In pensione a 67 anni: su cosa si discute e perché
Le pressioni di sindacati e partiti per eliminare il legame automatico tra le aspettative di vita della popolazione e l’età di ritiro dal lavoro
“Bisogna trovare un giusto equilibrio”. Con queste parole il segretario del Pd, Matteo Renzi, intervenuto alla trasmissione Porta a Porta, si è unito al coro di chi vuole bloccare il previsto l’innalzamento dell’età pensionabile a 67 anni, stabilito per legge a partire dal 2019.
Renzi ha fatto alcune precisazioni, dicendo di essere favorevole a fermare l’età del pensionamento ma di voler trovare anche delle misure alternative per mantenere in ordine i conti del sistema previdenziale.
A parte i dettagli però, la sostanza non cambia: anche il leader del partito di maggioranza relativa si è schierato dalla parte dei sindacati e di diversi parlamentari che da mesi lavorano per evitare che l’età pensionabile raggiunga fra poco più di 12 mesi la soglia dei 67 anni.
Adeguamenti automatici
Per legge, infatti, l’età pensionabile in Italia viene periodicamente adeguata alle aspettative di vita della popolazione certificate dall’Istat, che fortunatamente crescono grazie anche ai progressi della medicina.
Proprio l’altro giorno, l’istituto nazionale di statistica ha comunicato che nel 2017 le aspettative di vita dei cittadini con 65 anni di età sono cresciute di altri 5 mesi rispetto al 2013, raggiungendo i 20,7 anni.
Di conseguenza, anche l’età della pensione di vecchiaia, oggi fissata a 66 anni e 7 mesi, deve muoversi nella stessa direzione e salire almeno a 67 anni. Questo dice la legge e questo deve fare l’Inps, a cui spetta il compito di seguire le regole alla lettera.
Ape e pensioni anticipate
Va precisato, tuttavia, che si tratta dei requisiti per avere la pensione di vecchiaia, cioè l’assegno previdenziale che i lavoratori maturano una volta superata una determinata soglia di età, indipendentemente dai contributi versati (purché vi sia un’anzianità di carriera minima di almeno 20 anni).

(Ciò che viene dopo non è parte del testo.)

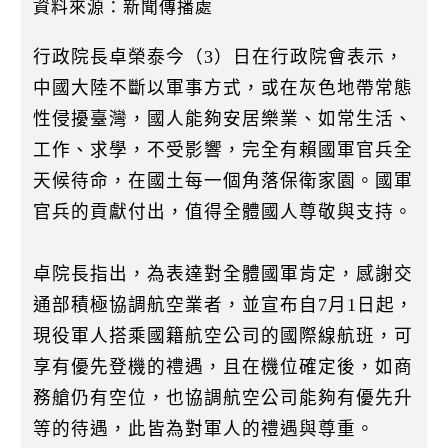
k
資料來源：新聞傳播處
行政院長卓榮泰今（3）日在行政院會表示，
中國大陸不斷以軍事方式，或在灰色地帶常態
性侵擾臺灣，國人能夠安居樂業、如常生活、
工作、求學，不受影響，完全有賴國軍官兵全
天候待命，在國土每一個角落保衛家園。國軍
官兵的貢獻付出，值得全體國人尊敬與支持。
卓院長指出，為表達對全體國軍肯定，感謝交
通部積極協調航空業者，並宣布自7月1日起，
現役軍人搭乘國籍航空公司的國際線航班，可
享有優先登機的禮遇，且在機位確定後，如商
務艙仍有空位，也協調航空公司能夠有優先升
等的待遇，此皆為對軍人的禮遇與尊重。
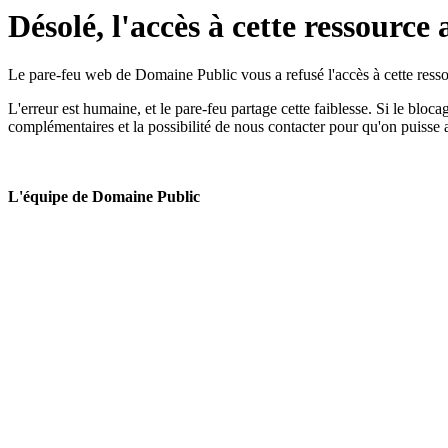
Désolé, l'accès à cette ressource 
Le pare-feu web de Domaine Public vous a refusé l'accès à cette ressou
L'erreur est humaine, et le pare-feu partage cette faiblesse. Si le bloc
complémentaires et la possibilité de nous contacter pour qu'on puisse 
L'équipe de Domaine Public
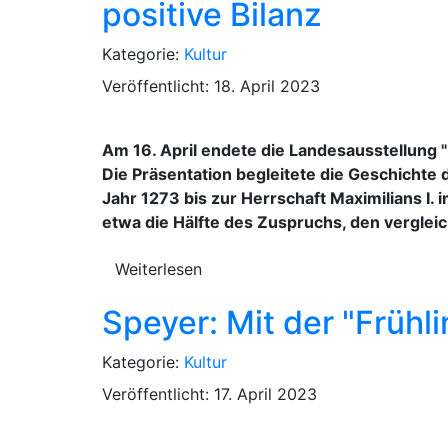
positive Bilanz
Kategorie:
Kultur
Veröffentlicht: 18. April 2023
Am 16. April endete die Landesausstellung "
Die Präsentation begleitete die Geschichte
Jahr 1273 bis zur Herrschaft Maximilians I
etwa die Hälfte des Zuspruchs, den verglei
Weiterlesen
Speyer: Mit der "Frühli
Kategorie:
Kultur
Veröffentlicht: 17. April 2023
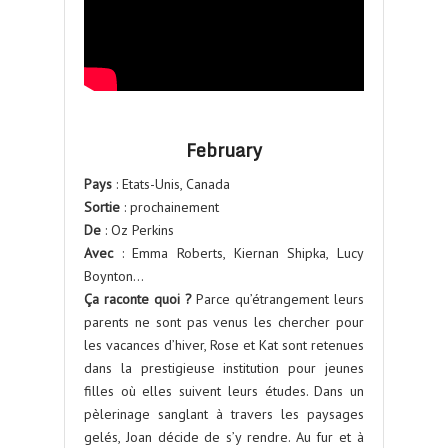
February
Pays
: Etats-Unis, Canada
Sortie
: prochainement
De
: Oz Perkins
Avec
: Emma Roberts, Kiernan Shipka, Lucy
Boynton…
Ça raconte quoi ?
Parce qu’étrangement leurs
parents ne sont pas venus les chercher pour
les vacances d’hiver, Rose et Kat sont retenues
dans la prestigieuse institution pour jeunes
filles où elles suivent leurs études. Dans un
pèlerinage sanglant à travers les paysages
gelés, Joan décide de s’y rendre. Au fur et à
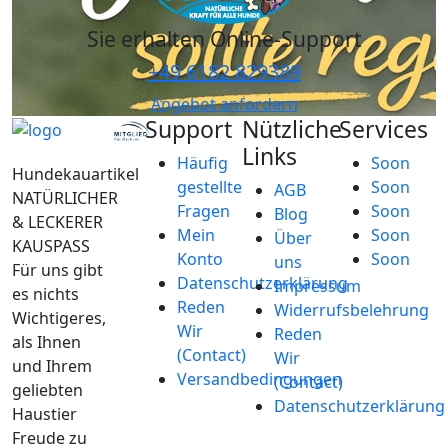
Sie erhalten Online-Support
+49 6182 829389
Angebot anfordern
Support
Nützliche
Services
Links
Häufig
Soon
Hundekauartikel
gestellte
Soon
AGB
NATÜRLICHER
Fragen
Soon
Blog
& LECKERER
Mein
Soon
Über
KAUSPASS
Konto
Soon
uns
Für uns gibt
Datenschutzerklärung
Impressum
es nichts
Reden
Widerrufsbelehrung
Wichtigeres,
Wir
Reden
als Ihnen
(Contact)
Wir
und Ihrem
Versandbedingungen
(Contact)
geliebten
Datenschutzerklärung
Haustier
Freude zu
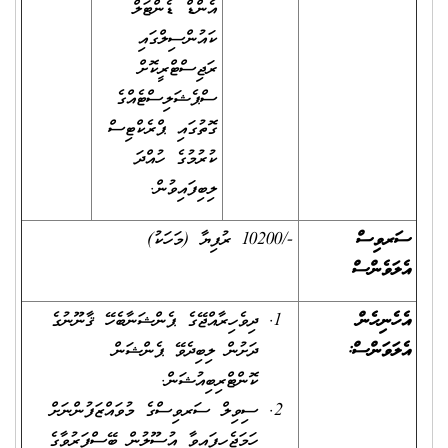
އެންޑް ޑެންޓަލް
ކައުންސިލްގައި
ރަޖިސްޓްރީކޮށް
ސްޕެޝަލިސްޓެއްގެ
ގޮތުގައި ޕްރެކްޓިސް
ކުރުމުގެ ހުއްދަ
ލިބިފައިވުން.
ސަރވިސް
-/10200 ރުފިޔާ (މަހަކު)
އެލަވެންސް
އެހެނިހެން
ދިވެހިރާއްޖޭގެ ޕެންޝަނާބެހޭ ޤާނޫނުގެ
އެލަވަންސް
:
ދަށުން ލިބިދެވޭ ޕެންޝަން
ކޮންޓްރިބިއުޝަން.
ސިވިލް ސަރވިސްގެ މުވައްޒަފުންނަށް
ހަމަޖެހިފައިވާ އުސޫލުން ބޭސްފަރުވާގެ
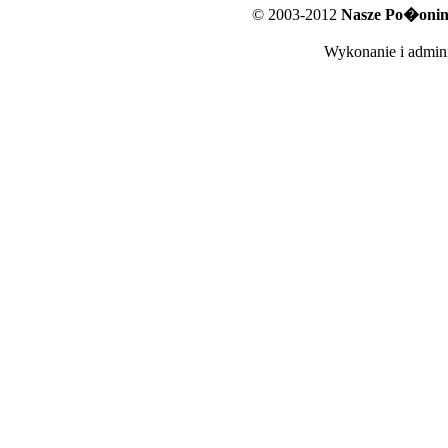
© 2003-2012
Nasze Po�oniny
Wykonanie i admini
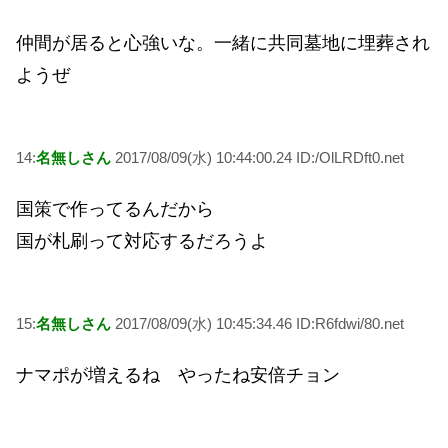
仲間が居ると心強いな。一緒に共同墓地に埋葬され
ようぜ
14:
名無しさん
2017/08/09(水) 10:44:00.24 ID:/OlLRDft0.net
国策で作ってるんだから
国が札刷って対応するだろうよ
15:
名無しさん
2017/08/09(水) 10:45:34.46 ID:R6fdwi/80.net
ナマポが増えるね やったね安倍チョン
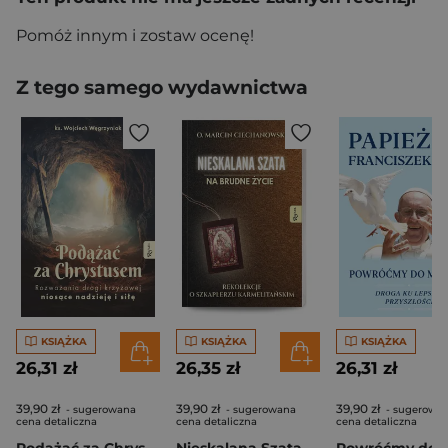
Pomóż innym i zostaw ocenę!
Z tego samego wydawnictwa
KSIĄŻKA
KSIĄŻKA
KSIĄŻKA
26,31 zł
26,35 zł
26,31 zł
39,90 zł
39,90 zł
39,90 zł
- sugerowana
- sugerowana
- sugerowa
cena detaliczna
cena detaliczna
cena detaliczna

Non stiamo parlando dunque di altre forme di pensionamento che esistono in Italia e che danno la possibilità di mettersi a riposo molto prima di aver compiuto 67 anni. Chi per esempio accumula 41 o 42 anni e mezzo di contributi può ritirarsi dal lavoro indipendentemente dall’età anagrafica (pensione anticipata). Inoltre, in Italia sta per partire (seppur con molte difficoltà) l’anticipo pensionistico (Ape) introdotto dal governo Renzi, che consente di terminare la carriera a a 63 anni.

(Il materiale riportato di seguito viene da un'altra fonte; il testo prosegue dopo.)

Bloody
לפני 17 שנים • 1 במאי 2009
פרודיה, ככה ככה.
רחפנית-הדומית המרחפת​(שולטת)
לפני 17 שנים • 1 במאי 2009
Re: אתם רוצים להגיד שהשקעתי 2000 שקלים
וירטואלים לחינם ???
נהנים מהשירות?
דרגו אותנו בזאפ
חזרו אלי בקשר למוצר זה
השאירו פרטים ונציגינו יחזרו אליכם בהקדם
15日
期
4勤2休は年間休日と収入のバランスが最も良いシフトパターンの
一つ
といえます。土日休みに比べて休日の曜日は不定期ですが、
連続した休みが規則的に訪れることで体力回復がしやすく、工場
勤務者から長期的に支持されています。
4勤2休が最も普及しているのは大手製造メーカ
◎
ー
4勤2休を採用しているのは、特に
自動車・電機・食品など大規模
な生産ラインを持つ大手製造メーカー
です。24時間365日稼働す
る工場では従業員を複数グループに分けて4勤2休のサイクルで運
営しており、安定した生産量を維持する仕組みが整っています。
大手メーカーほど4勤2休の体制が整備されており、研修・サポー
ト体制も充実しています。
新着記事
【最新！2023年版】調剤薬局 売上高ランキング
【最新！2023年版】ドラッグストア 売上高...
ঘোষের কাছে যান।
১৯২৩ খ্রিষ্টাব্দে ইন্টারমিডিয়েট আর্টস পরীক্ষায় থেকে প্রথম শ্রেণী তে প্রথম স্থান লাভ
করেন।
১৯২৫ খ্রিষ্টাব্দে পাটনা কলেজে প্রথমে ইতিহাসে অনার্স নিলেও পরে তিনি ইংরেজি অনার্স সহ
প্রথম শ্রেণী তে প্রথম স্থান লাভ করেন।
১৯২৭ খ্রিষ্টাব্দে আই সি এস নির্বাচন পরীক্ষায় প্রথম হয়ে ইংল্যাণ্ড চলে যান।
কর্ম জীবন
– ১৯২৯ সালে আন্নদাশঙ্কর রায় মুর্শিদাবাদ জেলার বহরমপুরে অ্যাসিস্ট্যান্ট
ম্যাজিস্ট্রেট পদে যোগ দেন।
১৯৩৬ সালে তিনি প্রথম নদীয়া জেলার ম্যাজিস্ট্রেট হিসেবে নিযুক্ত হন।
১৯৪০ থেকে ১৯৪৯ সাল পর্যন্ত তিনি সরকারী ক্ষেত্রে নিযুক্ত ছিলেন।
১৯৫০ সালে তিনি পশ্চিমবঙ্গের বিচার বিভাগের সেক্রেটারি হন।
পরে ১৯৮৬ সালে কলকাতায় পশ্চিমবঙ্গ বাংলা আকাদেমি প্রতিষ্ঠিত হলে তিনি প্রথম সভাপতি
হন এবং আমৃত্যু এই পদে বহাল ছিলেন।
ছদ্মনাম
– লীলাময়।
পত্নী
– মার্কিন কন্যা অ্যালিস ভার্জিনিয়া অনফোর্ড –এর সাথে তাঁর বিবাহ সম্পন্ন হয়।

Più di 140 miliardi di costi
Se l’adeguamento alle aspettative di vita non verrà bloccato e se gli italiani diventeranno un popolo sempre più longevo, vi saranno altri innalzamenti dell’età pensionabile in futuro: nel 2021 si arriverà a 67 anni e 3 mesi, fino a toccare i 70 anni dopo il 2050.
Ora però, le pressioni per fermare questi rialzi della soglia di accesso alla pensione si fanno via via più forti. Arrivano dai sindacati, dal Partito Democratico e anche da altri parlamentari di area di centrodestra come Maurizio Sacconi.
Tutte queste iniziative, però, si dovranno confrontare con la fredda logica dei numeri. Secondo il presidente dell’Inps, Tito Boeri, il mancato adeguamento dell’età pensionabile alle aspettative di vita della popolazione farebbe crescere la spesa previdenziale dello Stato di oltre 140 miliardi di euro nell’arco dei prossimi 18 anni. Di fronte a queste cifre, si può trovare il giusto equilibrio come dice Renzi?